> _Exercise objective_
List all lines of the data containing the word "Rita".

> _Saved entries_
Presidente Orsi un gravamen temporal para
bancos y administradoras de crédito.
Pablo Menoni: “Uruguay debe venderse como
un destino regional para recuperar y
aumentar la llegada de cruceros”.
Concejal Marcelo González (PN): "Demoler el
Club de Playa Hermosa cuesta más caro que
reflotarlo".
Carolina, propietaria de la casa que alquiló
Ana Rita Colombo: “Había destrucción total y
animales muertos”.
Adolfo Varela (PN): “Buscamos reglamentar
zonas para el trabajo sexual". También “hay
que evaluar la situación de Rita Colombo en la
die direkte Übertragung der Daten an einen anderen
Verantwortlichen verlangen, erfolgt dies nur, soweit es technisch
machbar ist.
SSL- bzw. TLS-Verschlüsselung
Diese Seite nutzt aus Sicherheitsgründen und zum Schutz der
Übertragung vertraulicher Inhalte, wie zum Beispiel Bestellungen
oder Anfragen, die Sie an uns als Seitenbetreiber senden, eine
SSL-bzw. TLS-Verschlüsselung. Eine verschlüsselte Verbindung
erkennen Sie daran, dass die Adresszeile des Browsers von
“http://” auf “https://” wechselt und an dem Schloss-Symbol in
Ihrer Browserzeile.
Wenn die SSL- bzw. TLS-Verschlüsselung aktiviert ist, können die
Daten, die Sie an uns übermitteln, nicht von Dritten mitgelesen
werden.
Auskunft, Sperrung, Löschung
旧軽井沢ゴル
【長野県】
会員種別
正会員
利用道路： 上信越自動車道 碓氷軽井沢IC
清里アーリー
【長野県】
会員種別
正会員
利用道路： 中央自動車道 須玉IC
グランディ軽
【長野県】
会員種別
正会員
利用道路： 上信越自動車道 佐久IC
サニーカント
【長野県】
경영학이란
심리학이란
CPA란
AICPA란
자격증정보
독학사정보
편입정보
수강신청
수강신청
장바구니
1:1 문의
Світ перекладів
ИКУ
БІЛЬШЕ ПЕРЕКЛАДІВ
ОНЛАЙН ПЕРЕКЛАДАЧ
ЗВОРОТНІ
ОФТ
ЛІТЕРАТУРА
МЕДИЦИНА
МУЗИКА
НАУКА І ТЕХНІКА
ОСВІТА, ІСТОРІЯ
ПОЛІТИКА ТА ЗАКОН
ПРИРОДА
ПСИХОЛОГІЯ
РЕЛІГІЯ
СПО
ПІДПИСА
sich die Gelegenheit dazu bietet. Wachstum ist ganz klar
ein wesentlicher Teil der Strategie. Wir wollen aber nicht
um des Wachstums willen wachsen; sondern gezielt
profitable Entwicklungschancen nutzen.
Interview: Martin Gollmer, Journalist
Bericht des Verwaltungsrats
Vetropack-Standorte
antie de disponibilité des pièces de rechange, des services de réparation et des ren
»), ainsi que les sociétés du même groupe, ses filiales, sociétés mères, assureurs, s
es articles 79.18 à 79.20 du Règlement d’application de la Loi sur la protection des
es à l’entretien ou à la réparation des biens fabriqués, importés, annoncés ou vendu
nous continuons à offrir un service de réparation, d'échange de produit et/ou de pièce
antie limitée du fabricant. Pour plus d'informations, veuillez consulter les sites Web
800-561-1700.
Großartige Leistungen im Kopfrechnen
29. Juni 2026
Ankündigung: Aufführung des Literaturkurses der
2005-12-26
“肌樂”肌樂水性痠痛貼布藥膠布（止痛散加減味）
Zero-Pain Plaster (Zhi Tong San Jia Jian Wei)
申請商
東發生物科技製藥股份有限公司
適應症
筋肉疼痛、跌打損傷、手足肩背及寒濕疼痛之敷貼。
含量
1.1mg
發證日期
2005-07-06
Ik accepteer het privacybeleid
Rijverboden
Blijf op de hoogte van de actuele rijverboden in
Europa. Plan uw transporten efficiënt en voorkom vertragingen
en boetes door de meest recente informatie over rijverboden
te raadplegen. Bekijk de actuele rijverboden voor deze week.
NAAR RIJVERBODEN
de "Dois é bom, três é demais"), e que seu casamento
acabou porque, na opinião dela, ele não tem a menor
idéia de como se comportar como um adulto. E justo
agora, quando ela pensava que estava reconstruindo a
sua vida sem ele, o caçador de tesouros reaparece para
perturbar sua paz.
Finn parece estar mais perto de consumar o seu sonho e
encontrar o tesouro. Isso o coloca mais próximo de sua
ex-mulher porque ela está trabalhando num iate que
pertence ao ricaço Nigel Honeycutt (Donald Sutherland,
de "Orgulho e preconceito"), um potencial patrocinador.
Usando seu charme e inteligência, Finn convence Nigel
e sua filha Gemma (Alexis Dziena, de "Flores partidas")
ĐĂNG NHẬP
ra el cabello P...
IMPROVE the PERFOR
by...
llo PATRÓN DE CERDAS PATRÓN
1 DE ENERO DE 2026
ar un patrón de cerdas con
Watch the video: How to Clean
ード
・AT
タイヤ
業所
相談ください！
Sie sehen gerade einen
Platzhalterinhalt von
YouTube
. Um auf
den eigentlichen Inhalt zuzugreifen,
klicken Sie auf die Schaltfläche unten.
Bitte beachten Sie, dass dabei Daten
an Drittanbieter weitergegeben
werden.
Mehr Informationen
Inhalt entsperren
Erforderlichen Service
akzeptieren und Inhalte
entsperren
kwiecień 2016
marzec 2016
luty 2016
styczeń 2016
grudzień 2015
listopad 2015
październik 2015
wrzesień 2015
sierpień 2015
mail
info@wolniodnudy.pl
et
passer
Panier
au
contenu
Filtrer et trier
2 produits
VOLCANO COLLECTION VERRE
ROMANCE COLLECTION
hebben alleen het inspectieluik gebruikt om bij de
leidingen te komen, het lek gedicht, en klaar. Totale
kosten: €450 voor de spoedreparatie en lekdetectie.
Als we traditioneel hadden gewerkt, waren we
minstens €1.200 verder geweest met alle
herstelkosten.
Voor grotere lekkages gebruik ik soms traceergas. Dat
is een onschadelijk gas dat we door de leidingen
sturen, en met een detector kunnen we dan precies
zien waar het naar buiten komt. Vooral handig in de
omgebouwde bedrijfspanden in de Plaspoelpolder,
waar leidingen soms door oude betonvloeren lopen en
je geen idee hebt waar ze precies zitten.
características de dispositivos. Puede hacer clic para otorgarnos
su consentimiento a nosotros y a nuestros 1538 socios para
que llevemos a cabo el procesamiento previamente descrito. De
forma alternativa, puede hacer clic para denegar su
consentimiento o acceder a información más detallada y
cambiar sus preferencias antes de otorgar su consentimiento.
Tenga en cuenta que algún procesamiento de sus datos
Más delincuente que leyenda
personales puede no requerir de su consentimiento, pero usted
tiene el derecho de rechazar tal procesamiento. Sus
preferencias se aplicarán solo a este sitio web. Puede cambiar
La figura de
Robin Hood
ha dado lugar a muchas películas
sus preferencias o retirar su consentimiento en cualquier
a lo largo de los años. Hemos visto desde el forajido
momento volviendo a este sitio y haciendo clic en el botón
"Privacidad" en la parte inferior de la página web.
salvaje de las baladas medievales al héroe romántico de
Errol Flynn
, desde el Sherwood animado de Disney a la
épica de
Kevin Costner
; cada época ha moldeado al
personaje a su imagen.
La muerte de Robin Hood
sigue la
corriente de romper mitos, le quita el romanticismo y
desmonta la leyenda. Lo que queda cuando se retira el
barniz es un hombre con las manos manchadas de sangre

> _Task answer_
Ana Rita Colombo: “Había destrucción total y
que evaluar la situación de Rita Colombo en la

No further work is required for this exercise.